El lavado también requiere atención. Si se decide higienizar las hojas antes de guardarlas, deben secarse de manera exhaustiva. El uso de un centrifugador de verduras resulta eficaz para retirar el excedente de agua, aunque también puede emplearse papel absorbente, presionando con suavidad para no dañar la superficie. Guardarlas húmedas dentro de un recipiente cerrado genera un microclima que favorece la descomposición en pocos días.

El método que más consenso reúne consiste en colocar una capa de papel absorbente en la base de un recipiente hermético o tupper, distribuir las hojas sin compactarlas y cubrir, si es necesario, con otra hoja de papel antes de cerrar. El papel cumple la función de regular la humedad interna, absorbiendo el excedente y ayudando a que las verduras conserven firmeza.

El recipiente debe ubicarse en el cajón destinado a verduras dentro de la heladera, donde la temperatura y la humedad relativa suelen ser más estables.

En el caso específico de la lechuga, algunos expertos sugieren no lavarla hasta el momento de su consumo, sobre todo si se la guarda entera. Mantenerla en una bolsa o recipiente que permita cierta circulación de aire, sin sellado completamente hermético, puede contribuir a prolongar su vida útil. La clave es evitar la condensación interna.

Para hojas más resistentes, como la acelga, existe además la alternativa de un procesamiento previo. Una vez lavadas y escurridas correctamente, pueden blanquearse brevemente en agua caliente, enfriarse y congelarse para su uso posterior en preparaciones cocidas como guisos, tartas o rellenos. Este recurso extiende considerablemente el tiempo de conservación y reduce el desperdicio.

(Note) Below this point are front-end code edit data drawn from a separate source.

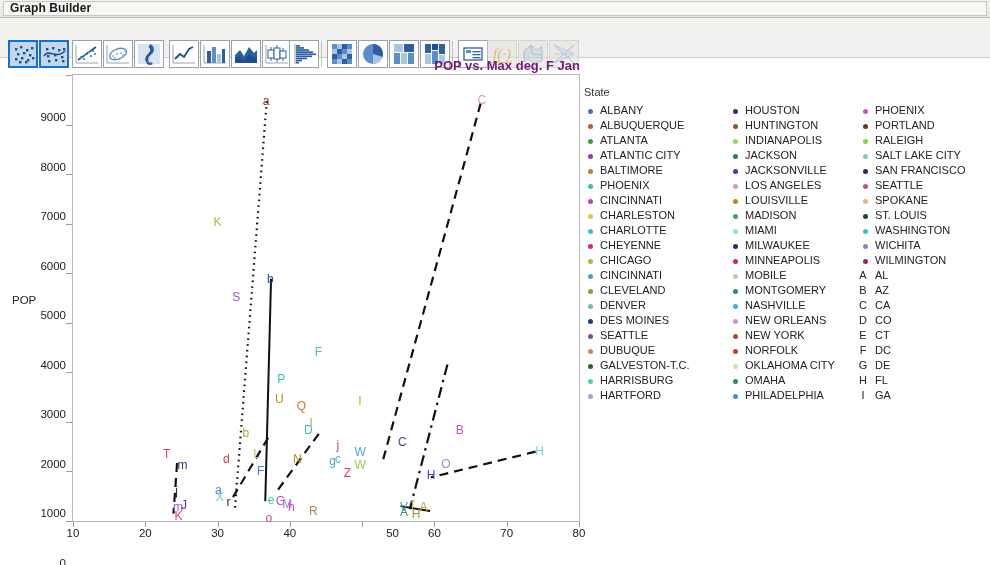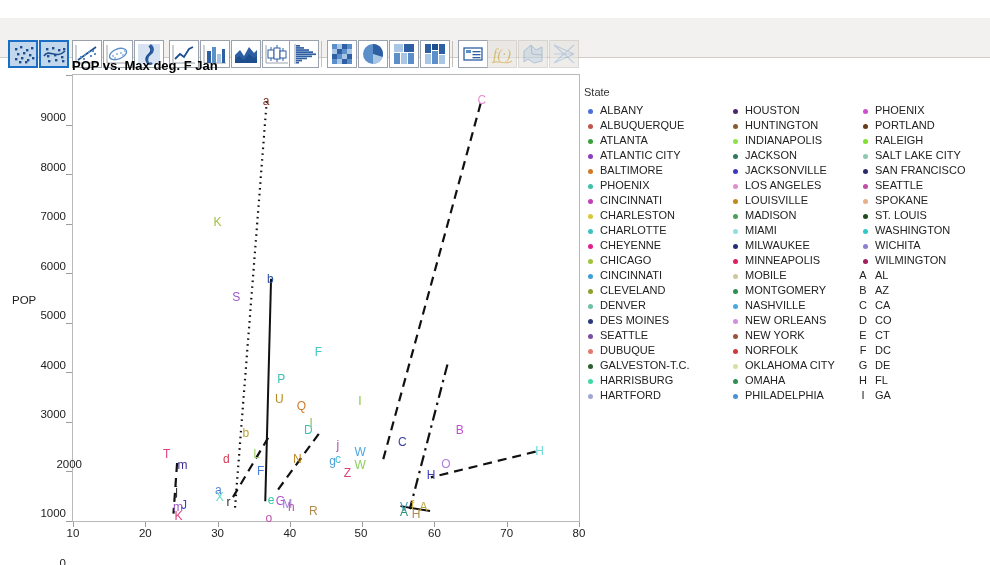--- a/index.html
+++ b/index.html
@@ -115,6 +115,10 @@
 
 <div id="app">
 
+  <div id="titlebar">
+    <div class="tbinner"></div>
+    <div id="titletext">Graph Builder</div>
+  </div>
 
   <div id="toolbar">
       <div class="sep" style="left: 66px;"></div>

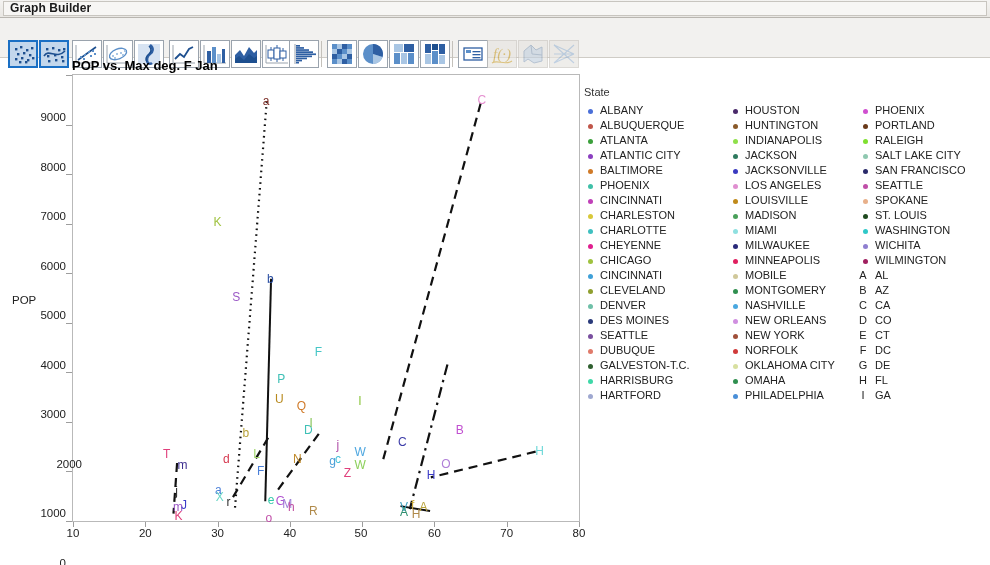--- a/index.html
+++ b/index.html
@@ -64,7 +64,7 @@
   }
   #charttitle{
     position:absolute;left:72px;top:58px;width:508px;
-    text-align:left;font-size:13px;font-weight:bold;color:#000000;
+    text-align:right;font-size:13px;font-weight:bold;color:#701a75;
   }
   #ylabel{
     position:absolute;left:12px;top:294px;font-size:11.5px;color:#222;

La recomendación general es no apilar grandes cantidades de hojas en espacios reducidos. La presión excesiva rompe las fibras y acelera la aparición de zonas oscuras. Mantenerlas sueltas, aireadas y con control de humedad es el eje de cualquier estrategia de conservación.

En un contexto donde cada alimento cuenta, aprender a cortar y guardar correctamente las verduras de hoja verde no es solo una cuestión de técnica culinaria sino también de economía doméstica. Con procedimientos simples y un manejo cuidadoso, es posible extender su frescura durante más de una semana y garantizar que lleguen al plato con la textura y el sabor que las caracterizan.